Confirmed speakers for this event are:
SpLDs and Literacy Learning
Neil Mackay is a consultant and trainer who created the concept of Dyslexia Friendly Schools. He is an experienced teacher who has taught for 26 years, working with children with a wide range of ages, needs and ability. He is known for his ability to bring the classroom into his training and for providing lively, entertaining and thought provoking opportunities for teachers and teaching assistants to reflect on, and develop, their practice. His audiences particularly appreciate his ability to offer workable responses to a range of learning needs, including AD(H)D, Asperger's Syndrome and Dyspraxia in ways which meet diverse learning needs without affecting the work of the rest of the class.
Professor Vince Connelly (Oxford Brookes University)
How might spelling and handwriting constrain the development of written composition skills?
Vince is a Professor in Psychology and Programme Lead for Psychology.

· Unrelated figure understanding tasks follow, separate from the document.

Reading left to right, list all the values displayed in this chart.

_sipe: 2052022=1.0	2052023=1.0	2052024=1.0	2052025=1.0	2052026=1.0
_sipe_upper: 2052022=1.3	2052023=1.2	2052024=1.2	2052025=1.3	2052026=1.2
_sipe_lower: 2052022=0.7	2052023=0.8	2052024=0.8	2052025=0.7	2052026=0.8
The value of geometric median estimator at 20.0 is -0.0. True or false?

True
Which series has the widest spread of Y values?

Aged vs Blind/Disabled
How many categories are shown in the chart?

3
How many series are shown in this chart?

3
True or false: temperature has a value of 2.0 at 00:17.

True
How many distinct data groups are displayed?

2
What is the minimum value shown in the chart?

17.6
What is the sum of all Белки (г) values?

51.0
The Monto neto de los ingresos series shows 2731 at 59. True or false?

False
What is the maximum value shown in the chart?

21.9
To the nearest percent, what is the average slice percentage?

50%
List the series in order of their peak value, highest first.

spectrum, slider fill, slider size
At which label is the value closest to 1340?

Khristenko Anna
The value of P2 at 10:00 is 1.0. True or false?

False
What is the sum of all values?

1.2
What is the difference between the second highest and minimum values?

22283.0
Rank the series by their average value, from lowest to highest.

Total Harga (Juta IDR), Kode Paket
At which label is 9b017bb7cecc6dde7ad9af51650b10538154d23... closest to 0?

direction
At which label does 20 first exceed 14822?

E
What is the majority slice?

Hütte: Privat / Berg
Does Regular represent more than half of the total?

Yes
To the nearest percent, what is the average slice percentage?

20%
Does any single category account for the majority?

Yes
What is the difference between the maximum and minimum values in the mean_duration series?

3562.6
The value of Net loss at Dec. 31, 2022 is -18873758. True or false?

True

He teaches primarily in the areas of developmental and cognitive psychology. Professor Connelly’s general research interests revolve around the development of writing, spelling and reading. He is currently investigating why some children struggle to write. He is known internationally for this work and has given keynote lectures and invited talks across Europe on this topic. He was recently appointed to be the European Co-ordinator of the Special Interest Group on Writing (http://www.sig-writing.org) as part of the European Association for Research in Learning and Instruction.
Professor Julia Carroll (Coventry University)
Hearing, Speech and Dyslexia
Julia Carroll joined Coventry University in September 2014 as a Reader in Child Development and Education. Prior to that she had been an Associate Professor at the University of Warwick, having joined there in 2004. She completed her DPhil in York in 2001 and stayed on to do a postdoctoral fellowship before leaving for Warwick. She has held several large research grants from the ESRC, Nuffield Foundation and British Academy. Communicating research findings has always been a top priority for Professor Carroll. She is currently Editor in Chief for the Journal of Research in Reading, and in March 2014 she chaired the British Dyslexia Association International Conference; an event with over 500 delegates. Professor Carroll, is also Deputy Chair of BDA’s International Conference 2018.
Professor Kate Cain (Lancaster University)
Professor Cain is Head of Psychology department at Lancaster University. Her research focuses on the development of language comprehension in children and she has a particular interest in the cognitive and language-related skill deficits that lead to comprehension problems. To date, she has published widely on language and reading development in journals such as Journal of Educational Psychology. An eminent keynote speaker, Professor Cain’s recent work has identified several higher-level skill weaknesses that may be causally linked to poor comprehension, including the ability to generate inferences, knowledge and use of reading strategies, and the ability to construct coherent and integrated narratives. Recent work has confirmed that these skills predict reading comprehension development between 8 to 11 years.
Do children still need to learn to write?
Lois Addy is an independent SEND advisor, teaching both nationally and internationally. She was previously the Lead for Cognition and Learning for North Yorkshire County Council, and formerly lectured at York St John University and York University. She has qualifications in occupational therapy, psychology and education, and has over 34 years’ experience in working with children with SEN. She has a particular interest in children with developmental coordination disorder (dyspraxia) and her research in this area has included: developing social skills, dyscalculia, handwriting, sensory regulation, learning styles, reasons for children and young people’s emotional and behavioural difficulties, and access to physical education.